### DOCUMENT PASSAGE
Velo3D qualifies copper alloy for its Sapphire AM machines

May 9, 2022

A cross-sectioned thrust chamber built on a Velo3D Sapphire system in GRCop-42 copper alloy. The chamber walls contain internal channels for regenerative cooling (Courtesy Velo3D)
A cross-sectioned thrust chamber built on a Velo3D Sapphire system in GRCop-42 copper alloy. The chamber walls contain internal channels for regenerative cooling (Courtesy Velo3D)

Velo3D, Campbell, California, USA, has qualified the copper-chromium-niobium alloy GRCop-42 for use in its Sapphire family of Additive Manufacturing machines. Developed by NASA to manufacture parts in need of high-strength and high-conductivity, Velo3D customers can now use the GRCop-42 alloy to produce mission-critical parts with oxidation resistance and high creep strength at temperatures as high as 760°C.

“Our end-to-end solutions have seen extensive adoption in aerospace because of their ability to deliver part consolidation, lighter-weight systems, and unique geometries, and adding GRCop-42 to our growing list of available materials enables us to support more use cases across the aerospace industry,” stated Benny Buller, Velo3D CEO and founder.

“We’ve had extensive demand for Sapphires and Sapphire XCs that can print GRCop-42 and we’ve tested it to ensure it can achieve the same high-quality builds as our other offered materials. I’m looking forward to seeing how customers unlock new use-cases for additive manufacturing with this amazing alloy,” added Buller.

GRCop-42 was developed by NASA in 1987 for use in harsh environments that are commonly found in rocket engine combustion chambers. The alloy was created after research teams identified ways to make improvements to previously-developed copper alloys. GRCop-42 stood out due to its ability to achieve higher thermal conductivity compared to its predecessor while achieving similar strength properties. In 2017, NASA developed parameters for GRCop-42’s use in Additive Manufacturing at its Marshall Space Flight Center in Alabama and Glenn Research Center in Ohio.

Velo3D contract manufacturer Knust Godwin will receive the first Sapphire AM machine utilising GRCop-42. The Texas-based company has three systems currently in place including other alloys, such as Inconel. Knust Godwin’s parent company Schoeller-Bleckmann Oilfield Equipment, which is headquartered in Austria, also has a Velo3D end-to-end solution.

### WHAT THIS EXERCISE ASKS
1/ Using the article on Velo3D's copper alloy, say whether each statement agrees with it. For each, answer yes or no and quote the deciding words. (a) NASA developed GRCop-42 in 1987. (b) Knust Godwin is based in Alabama. (c) GRCop-42 parts keep high creep strength at temperatures up to 760°C.
2/ From the article on Velo3D's copper alloy, quote the part starting with "Velo3D, Campbell, California, USA, has" and going on through "high as 760°C.".

### DATA LINES

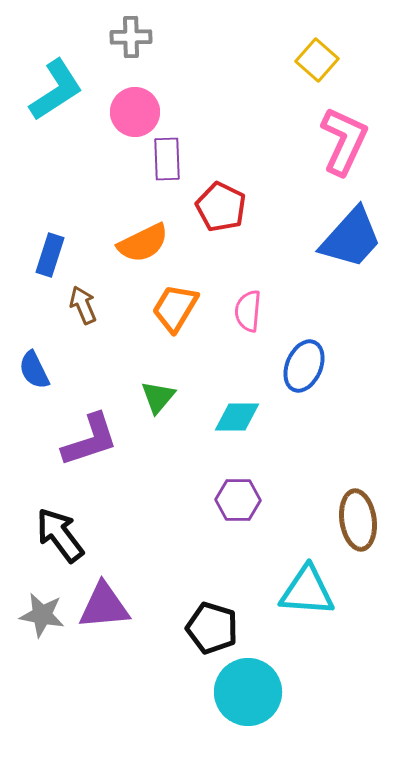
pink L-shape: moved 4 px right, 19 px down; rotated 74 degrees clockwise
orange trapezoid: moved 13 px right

### SOLUTIONS IN ORDER
1/
(a) Yes: "GRCop-42 was developed by NASA in 1987"
(b) No: "The Texas-based company"
(c) Yes: "high creep strength at temperatures as high as 760°C"

2/
Velo3D, Campbell, California, USA, has qualified the copper-chromium-niobium alloy GRCop-42 for use in its Sapphire family of Additive Manufacturing machines. Developed by NASA to manufacture parts in need of high-strength and high-conductivity, Velo3D customers can now use the GRCop-42 alloy to produce mission-critical parts with oxidation resistance and high creep strength at temperatures as high as 760°C.